To help ascertain whether the selected doctor is fit for purpose, Paterson recommends various changes to the current recertification practice. These include: 1. A clear commitment to a public protective function from the Medical Council with proper standards advocated and enforced, although there remains a role for remediation or retraining where appropriate. 2. Expanding recertification to include at least a clinical audit and peer review. These new processes should be developed by professional bodies. He states “at some point in the future Australasian doctors will need to overcome their aversion to periodic exams, given the evidence that they clearly add value in testing cognitive and clinical problem solving skills.” 3. In the absence of periodic performance reviews, medical regulators need to implement targeted screening of “at risk” doctors.

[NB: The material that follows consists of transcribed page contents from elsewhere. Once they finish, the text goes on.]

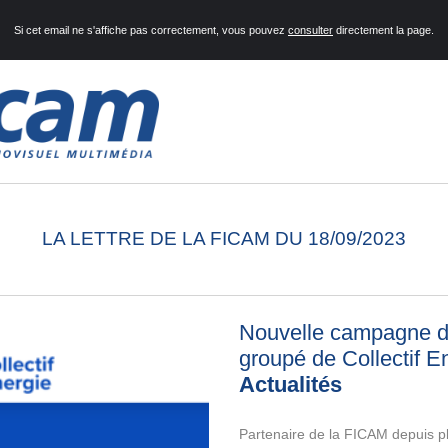
Si cet email ne s'affiche pas correctement, vous pouvez
consulter
directement la page.
LA LETTRE DE LA FICAM DU 18/09/2023
Nouvelle campagne d
groupé de Collectif E
Actualités
Partenaire de la FICAM depuis p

To improve the functioning of the medical regulators themselves, particularly the Medical Council, he urges a change from the current dominant medical presence to equal numbers of lay and professional members, the impetus being that “the job of a regulator must be clearly seen to be to regulate the profession in the public interest not on behalf of the profession”. Similarly, he suggests that the law be changed to make medical regulators subject to freedom of information laws, also in the public interest. This would need to include appropriate protection of patient and doctor privacy. Finally, he recommends that regulators be required to work together more closely so as to share information and expertise. Paterson’s conclusions are based on carefully argued and documented evidence from New Zealand and overseas. There are nearly 500 end notes.

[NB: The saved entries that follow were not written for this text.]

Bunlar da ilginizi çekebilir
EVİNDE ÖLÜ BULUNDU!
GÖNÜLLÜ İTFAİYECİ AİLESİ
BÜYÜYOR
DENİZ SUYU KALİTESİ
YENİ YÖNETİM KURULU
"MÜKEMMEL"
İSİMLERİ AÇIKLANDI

Although the need for protection of the patient from the incompetent or malevolent doctor is clear, the mechanisms for achieving this in the total doctor population are at present hard to imagine. For instance: should I, as a clinical haematologist, sit regular exams in general medicine? In general haematology? In malignant haematology? Or in my practice specialities of leukaemia and lymphoma? Who could set such exams for such tiny minorities and who could determine the minimum standard of competence? Should such exams be national or international? And how does one allow for variations in resources and environment worldwide?

Regular 360 degrees feedback would be welcomed by most practitioners, but the process is enormously time-consuming and expensive, and will therefore meet with resistance at this time of resource constraint. Would any personal scrutiny have detected Doctor Shipman’s activities earlier? He is said to have been assiduous in maintaining his continuing education and in fulfilling his professional requirements. Fortunately such active doctor malevolence is extremely rare, but given his capacity for forging false details in patient notes, it would have been very difficult to detect his crimes.

Clearly we do need our doctors to be sensibly audited in the years following graduation. Such a process will require the energetic cooperation of the medical profession and also their employers. Paterson’s book provides an intelligent, informed and courageous beginning to major discussion and then action. It should be read by doctors, medical administrators, policy makers, legislators, medical defence insurers and coroners. While Henaghan’s sentiments concerning embedded empathy do strike a chord, and have implications for medical student selection, Paterson’s argument for regular post-graduate assessment of doctor performance is compelling.

 

Rae Varcoe is a Nelson physician and poet.